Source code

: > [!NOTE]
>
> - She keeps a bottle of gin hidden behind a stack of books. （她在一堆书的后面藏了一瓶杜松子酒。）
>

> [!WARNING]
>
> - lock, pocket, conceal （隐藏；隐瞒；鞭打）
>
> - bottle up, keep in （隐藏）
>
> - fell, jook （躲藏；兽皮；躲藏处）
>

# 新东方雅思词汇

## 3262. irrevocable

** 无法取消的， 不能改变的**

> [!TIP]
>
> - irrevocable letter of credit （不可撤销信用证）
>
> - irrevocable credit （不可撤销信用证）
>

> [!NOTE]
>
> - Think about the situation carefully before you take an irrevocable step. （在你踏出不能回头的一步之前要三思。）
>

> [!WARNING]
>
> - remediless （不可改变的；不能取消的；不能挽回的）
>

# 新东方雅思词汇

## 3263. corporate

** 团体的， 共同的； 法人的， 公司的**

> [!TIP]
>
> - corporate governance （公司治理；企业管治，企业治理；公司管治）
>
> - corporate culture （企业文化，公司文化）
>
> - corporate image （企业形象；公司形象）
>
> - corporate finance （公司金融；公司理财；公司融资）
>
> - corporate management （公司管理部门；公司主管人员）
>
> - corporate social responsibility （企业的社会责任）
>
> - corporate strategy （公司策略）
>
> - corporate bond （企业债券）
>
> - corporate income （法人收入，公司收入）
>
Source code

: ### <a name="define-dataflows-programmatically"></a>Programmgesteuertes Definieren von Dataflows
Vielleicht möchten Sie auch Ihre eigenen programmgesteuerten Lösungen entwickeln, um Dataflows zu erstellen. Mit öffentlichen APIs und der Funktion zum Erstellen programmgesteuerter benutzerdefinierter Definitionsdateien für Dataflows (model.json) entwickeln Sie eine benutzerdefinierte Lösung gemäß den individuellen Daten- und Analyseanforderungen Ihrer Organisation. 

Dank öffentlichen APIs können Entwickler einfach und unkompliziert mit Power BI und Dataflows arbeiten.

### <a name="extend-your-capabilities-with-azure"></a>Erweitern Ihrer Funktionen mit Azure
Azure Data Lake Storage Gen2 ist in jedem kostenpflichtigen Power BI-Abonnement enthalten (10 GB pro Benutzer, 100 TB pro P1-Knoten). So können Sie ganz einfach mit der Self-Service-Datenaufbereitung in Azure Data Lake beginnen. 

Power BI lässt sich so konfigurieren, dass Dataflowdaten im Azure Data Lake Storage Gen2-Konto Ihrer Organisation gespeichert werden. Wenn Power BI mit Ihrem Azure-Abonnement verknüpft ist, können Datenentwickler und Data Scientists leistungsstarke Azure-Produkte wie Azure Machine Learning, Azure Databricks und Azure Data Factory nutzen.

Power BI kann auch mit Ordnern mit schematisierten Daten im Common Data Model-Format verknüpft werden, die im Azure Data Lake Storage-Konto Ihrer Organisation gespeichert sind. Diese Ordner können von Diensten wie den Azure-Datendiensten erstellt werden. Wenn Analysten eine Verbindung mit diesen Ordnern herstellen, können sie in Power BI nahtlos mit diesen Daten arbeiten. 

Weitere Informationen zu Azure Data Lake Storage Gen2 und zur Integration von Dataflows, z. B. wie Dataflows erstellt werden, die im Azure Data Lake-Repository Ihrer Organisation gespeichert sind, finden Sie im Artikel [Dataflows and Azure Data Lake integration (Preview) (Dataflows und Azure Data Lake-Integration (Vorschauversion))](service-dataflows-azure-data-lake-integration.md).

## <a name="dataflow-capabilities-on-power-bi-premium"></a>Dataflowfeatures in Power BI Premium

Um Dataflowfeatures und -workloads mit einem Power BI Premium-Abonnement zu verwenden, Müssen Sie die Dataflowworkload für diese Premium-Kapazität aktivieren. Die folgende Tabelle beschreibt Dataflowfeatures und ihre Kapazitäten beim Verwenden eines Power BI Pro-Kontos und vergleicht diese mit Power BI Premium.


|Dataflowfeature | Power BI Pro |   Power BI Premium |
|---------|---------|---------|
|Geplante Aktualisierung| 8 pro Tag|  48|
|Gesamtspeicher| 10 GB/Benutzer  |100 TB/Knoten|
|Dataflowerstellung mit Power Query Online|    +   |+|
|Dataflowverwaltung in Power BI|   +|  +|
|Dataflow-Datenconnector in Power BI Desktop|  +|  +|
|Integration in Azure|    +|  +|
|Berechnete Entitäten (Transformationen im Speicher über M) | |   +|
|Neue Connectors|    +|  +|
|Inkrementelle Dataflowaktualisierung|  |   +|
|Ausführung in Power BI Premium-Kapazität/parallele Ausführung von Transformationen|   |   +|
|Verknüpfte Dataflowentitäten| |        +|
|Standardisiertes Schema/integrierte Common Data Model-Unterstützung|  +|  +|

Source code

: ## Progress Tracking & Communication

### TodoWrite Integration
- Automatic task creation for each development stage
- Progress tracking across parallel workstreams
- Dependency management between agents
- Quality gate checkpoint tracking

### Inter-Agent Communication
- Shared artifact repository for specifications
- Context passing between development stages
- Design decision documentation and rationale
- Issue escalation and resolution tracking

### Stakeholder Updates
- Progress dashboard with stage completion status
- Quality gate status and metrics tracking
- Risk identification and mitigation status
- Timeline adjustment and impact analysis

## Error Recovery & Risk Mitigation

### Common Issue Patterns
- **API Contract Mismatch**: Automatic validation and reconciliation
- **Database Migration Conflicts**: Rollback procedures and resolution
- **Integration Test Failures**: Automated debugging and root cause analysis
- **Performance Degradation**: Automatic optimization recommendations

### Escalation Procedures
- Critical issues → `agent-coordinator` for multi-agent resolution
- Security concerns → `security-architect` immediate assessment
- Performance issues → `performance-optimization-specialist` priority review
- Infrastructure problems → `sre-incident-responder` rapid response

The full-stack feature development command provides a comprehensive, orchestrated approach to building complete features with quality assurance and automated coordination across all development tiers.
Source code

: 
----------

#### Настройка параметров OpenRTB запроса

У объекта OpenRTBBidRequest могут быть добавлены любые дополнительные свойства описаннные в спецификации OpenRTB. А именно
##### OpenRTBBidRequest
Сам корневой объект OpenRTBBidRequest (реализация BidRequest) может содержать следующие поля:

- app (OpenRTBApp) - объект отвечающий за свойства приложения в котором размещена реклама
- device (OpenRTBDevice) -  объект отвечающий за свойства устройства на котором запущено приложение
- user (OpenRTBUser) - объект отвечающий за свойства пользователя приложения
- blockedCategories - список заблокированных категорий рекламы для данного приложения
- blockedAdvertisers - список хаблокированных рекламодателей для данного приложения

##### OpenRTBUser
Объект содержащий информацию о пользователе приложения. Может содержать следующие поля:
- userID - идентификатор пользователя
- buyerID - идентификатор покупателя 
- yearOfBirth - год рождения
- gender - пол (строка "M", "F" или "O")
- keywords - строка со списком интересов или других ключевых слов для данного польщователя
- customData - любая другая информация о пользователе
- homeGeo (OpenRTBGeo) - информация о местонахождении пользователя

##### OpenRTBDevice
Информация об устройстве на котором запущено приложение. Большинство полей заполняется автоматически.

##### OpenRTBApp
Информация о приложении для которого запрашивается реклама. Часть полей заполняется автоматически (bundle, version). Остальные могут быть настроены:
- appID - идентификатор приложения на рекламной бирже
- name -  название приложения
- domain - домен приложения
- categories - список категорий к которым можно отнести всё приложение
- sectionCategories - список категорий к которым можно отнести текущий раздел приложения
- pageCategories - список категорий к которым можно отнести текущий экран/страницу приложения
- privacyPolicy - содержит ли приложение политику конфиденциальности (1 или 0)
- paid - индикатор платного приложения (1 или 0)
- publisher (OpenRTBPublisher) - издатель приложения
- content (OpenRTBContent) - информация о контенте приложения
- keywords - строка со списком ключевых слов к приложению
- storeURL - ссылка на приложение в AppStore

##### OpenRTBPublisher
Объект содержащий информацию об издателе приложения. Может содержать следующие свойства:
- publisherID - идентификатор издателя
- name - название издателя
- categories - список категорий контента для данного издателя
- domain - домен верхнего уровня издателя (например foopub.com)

* Problem to work on
Output nothing but the lines from the one that contains "- name - название издателя" through the final line of the entries above, exactly as they appear.

* Exercise solution
- name - название издателя
- categories - список категорий контента для данного издателя
- domain - домен верхнего уровня издателя (например foopub.com)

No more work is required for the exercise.